I've played with bpf iterators and wrote a post about them [1]. The benefit of iterating over tasks instead of scanning procfs is a pretty astounding performance difference:
> I ran benchmarks on current code in the datadog-agent which reads the relevant data from procfs as described at the beginning of this post. I then implemented benchmarks for capturing the same data with bpf. The performance results were a major improvement.
> On a linux system with around 250 Procs it took the procfs implemention 5.45 ms vs 75.6 us for bpf (bpf is ~72x faster). On a linux system with around 10,000 Procs it took the procfs implemention ~296us vs 3ms for bpf (bpf is ~100x faster).
Thanks for including so many examples! Perhaps include one example output. Other than mention of the optional '--tree' parameter, it's unclear if the default result would be a list, table, JSON, etc.

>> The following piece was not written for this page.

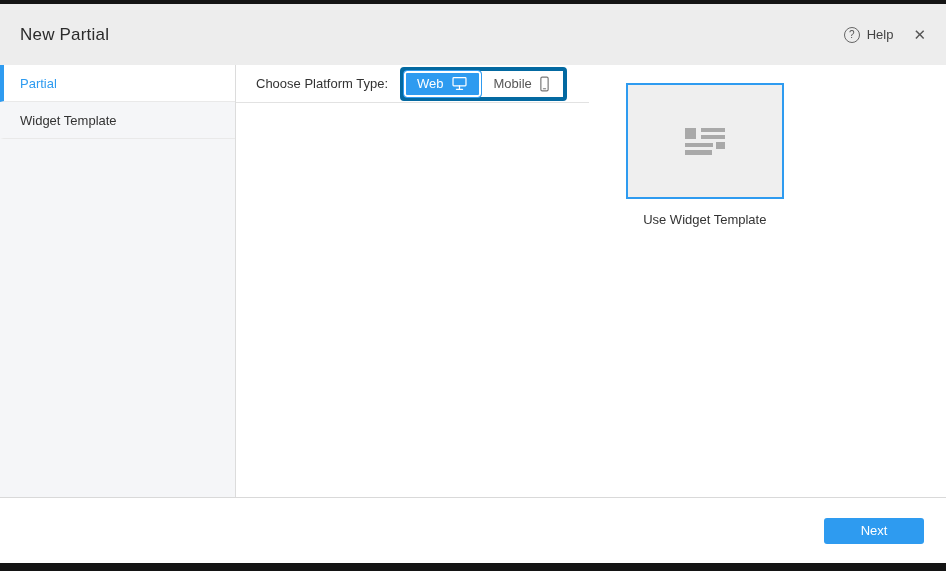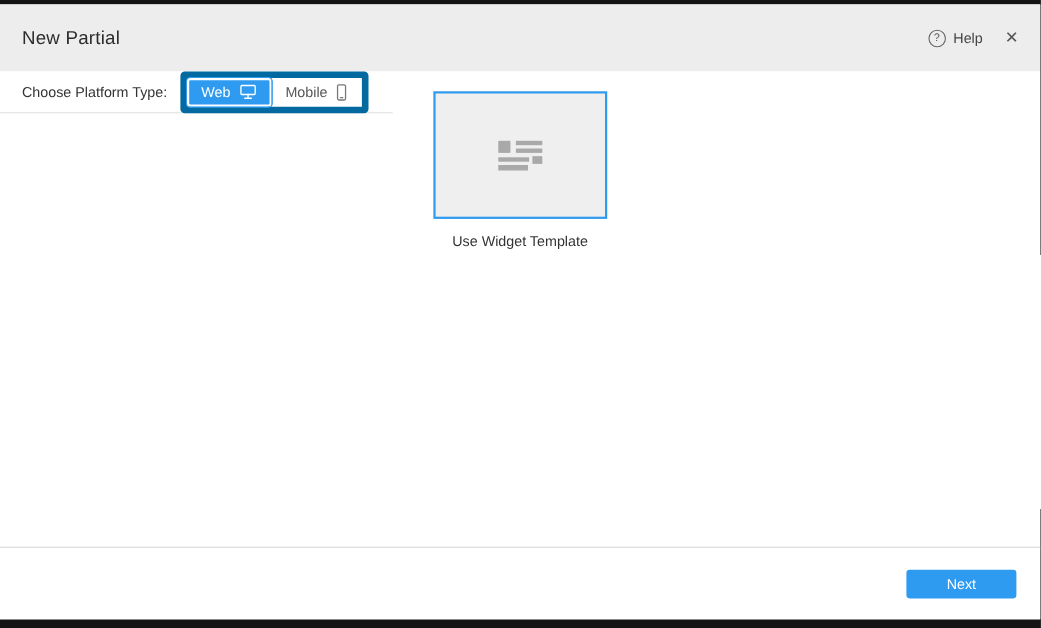"Partial" div.sidebar { html: none -> <div> <div> <span>Partial</span> </div> <div> <span>Widget Template</span> </div> </div> }
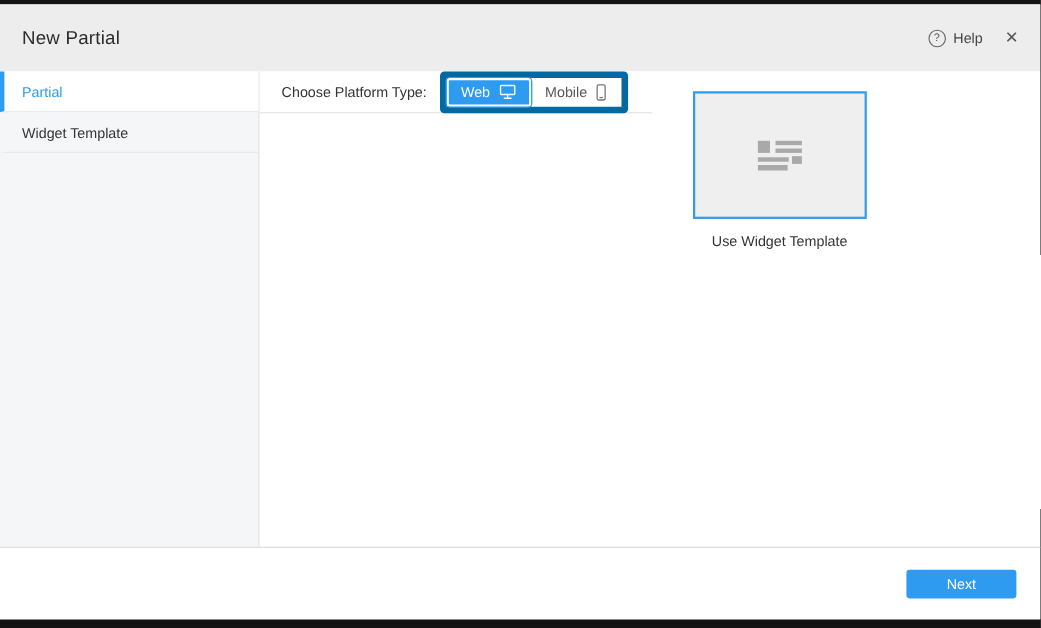"Web" .seg-group { border: 6px solid #0369a1 -> 4px solid #0369a1 }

This is neat but the examples comparing the tool against piping grep seem to counter the argument to me. A couple of pipes to grep seems much easier to remember and type, especially with all the quotes needed for psc. For scripts where you need exact output this looks great.
I'm not convinced with the need to embed CEL. You could just output json and pipe to jq.
how about comparing it to something sensible like osquery instead of doing silly strawman ps pipelines
An unfortunate name that triggers everybody who’s ever worked at Meta :)
> psc uses eBPF iterators to read process and file descriptor information directly from kernel data structures. This bypasses the /proc filesystem entirely, providing visibility that cannot be subverted by userland rootkits or LD_PRELOAD tricks.
Is there a trade off here?
Their first example is bad:
ps aux | grep nginx | grep root | grep -v grep
can be done instead (from memory, not at a Linux machine ATM): ps -u root -C nginx
which is arguably better than their solution: psc 'process.name == "nginx" && process.user == "root"'